While the Court defers ruling on the admissibility of the seized drugs, it finds that the Government is not required to produce all law enforcement witnesses involved in the chain of custody for the evidence to be admissible. As the Supreme Court of the United States noted in Melendez-Diaz v. Massachusetts, “it is the obligation of the prosecution to establish the chain of custody, [however,] this does not mean that everyone who laid hands on the evidence must be called.” 557 U.S. 305, 311 n. 1, 129 S.Ct. 2527, 174 L.Ed.2d 314 (2009). In U.S. v. Barandica, the First Circuit also rejected “such a mechanical interpretation of Rule 901(a),” finding it would “unnecessarily impose a sometimes-insurmountable burden on the prosecution to produce at trial all persons who had custody of the evidence, even in cases where the authenticity of the evidence was not the issue. 960 F.2d 143 (1st Cir. 1992).

+++

**What you will do**
According to the passage on chain of custody, which court decided U.S. v. Barandica?

**Data lines**
+++

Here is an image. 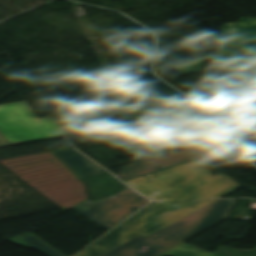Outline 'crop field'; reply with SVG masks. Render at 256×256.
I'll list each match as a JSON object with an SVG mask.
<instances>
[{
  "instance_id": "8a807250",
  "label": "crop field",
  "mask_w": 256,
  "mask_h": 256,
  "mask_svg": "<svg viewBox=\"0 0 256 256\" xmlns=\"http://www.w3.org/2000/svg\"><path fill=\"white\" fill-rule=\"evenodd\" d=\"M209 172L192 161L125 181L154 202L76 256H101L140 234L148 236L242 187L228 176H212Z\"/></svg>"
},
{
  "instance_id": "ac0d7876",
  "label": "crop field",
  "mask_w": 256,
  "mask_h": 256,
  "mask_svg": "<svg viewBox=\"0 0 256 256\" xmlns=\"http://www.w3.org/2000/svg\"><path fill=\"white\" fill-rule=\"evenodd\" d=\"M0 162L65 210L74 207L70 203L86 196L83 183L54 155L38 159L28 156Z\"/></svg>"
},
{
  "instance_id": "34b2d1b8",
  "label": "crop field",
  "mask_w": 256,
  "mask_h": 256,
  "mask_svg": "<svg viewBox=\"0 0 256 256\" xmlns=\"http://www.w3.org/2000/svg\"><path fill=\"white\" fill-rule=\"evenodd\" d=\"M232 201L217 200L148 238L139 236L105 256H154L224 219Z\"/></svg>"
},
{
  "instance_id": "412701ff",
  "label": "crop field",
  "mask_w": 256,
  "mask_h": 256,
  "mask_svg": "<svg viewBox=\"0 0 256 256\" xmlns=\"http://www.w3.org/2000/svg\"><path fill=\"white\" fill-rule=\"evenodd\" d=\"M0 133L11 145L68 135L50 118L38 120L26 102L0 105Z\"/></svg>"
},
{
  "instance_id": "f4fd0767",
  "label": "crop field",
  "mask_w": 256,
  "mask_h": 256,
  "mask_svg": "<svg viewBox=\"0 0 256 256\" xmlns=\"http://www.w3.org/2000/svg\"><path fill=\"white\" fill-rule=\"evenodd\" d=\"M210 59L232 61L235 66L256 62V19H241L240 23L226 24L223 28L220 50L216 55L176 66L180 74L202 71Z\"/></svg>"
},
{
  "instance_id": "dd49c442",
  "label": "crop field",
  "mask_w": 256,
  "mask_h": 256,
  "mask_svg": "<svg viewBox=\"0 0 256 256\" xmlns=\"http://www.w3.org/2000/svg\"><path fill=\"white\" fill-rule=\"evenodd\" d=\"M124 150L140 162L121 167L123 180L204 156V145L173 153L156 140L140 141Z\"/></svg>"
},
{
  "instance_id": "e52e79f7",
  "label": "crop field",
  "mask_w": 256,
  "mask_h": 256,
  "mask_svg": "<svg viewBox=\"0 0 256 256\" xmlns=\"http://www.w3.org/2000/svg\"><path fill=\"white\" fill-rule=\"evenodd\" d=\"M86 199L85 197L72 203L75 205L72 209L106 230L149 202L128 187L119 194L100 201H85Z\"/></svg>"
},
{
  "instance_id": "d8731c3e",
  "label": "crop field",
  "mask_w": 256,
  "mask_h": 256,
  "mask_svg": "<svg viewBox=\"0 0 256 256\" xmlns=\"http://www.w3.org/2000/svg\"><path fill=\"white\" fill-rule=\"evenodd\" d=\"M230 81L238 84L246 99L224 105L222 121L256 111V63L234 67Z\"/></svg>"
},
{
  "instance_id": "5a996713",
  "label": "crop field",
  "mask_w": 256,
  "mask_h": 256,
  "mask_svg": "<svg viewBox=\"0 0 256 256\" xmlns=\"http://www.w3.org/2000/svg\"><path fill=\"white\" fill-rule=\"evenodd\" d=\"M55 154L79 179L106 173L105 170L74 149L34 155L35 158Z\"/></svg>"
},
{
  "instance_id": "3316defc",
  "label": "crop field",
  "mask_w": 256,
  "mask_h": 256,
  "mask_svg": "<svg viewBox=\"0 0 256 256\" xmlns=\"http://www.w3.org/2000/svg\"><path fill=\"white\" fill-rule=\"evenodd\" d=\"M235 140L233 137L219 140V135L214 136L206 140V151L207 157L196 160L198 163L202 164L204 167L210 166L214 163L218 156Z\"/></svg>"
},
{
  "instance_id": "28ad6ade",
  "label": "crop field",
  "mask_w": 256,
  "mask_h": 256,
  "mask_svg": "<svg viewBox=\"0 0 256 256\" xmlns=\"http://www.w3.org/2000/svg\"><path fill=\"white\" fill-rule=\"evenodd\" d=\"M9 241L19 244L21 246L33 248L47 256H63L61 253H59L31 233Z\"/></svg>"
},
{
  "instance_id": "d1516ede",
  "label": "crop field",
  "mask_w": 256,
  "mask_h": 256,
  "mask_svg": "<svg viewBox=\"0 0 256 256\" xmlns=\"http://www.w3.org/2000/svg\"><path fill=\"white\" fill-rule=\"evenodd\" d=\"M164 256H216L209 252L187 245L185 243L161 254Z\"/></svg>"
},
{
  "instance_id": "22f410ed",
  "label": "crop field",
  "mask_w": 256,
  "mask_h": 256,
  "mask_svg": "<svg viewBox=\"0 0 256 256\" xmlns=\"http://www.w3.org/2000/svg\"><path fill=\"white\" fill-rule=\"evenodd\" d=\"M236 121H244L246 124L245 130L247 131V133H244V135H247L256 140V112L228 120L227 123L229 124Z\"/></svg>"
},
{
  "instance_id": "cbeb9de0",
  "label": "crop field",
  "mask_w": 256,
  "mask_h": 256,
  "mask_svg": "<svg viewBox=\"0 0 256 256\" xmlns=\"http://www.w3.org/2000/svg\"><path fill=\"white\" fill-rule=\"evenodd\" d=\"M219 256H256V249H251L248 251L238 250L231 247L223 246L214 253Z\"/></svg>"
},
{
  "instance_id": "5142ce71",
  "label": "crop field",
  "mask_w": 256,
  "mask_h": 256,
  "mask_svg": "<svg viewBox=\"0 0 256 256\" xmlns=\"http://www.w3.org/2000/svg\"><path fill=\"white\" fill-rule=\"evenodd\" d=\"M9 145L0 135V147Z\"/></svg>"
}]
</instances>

+++

**Solved problem**
The First Circuit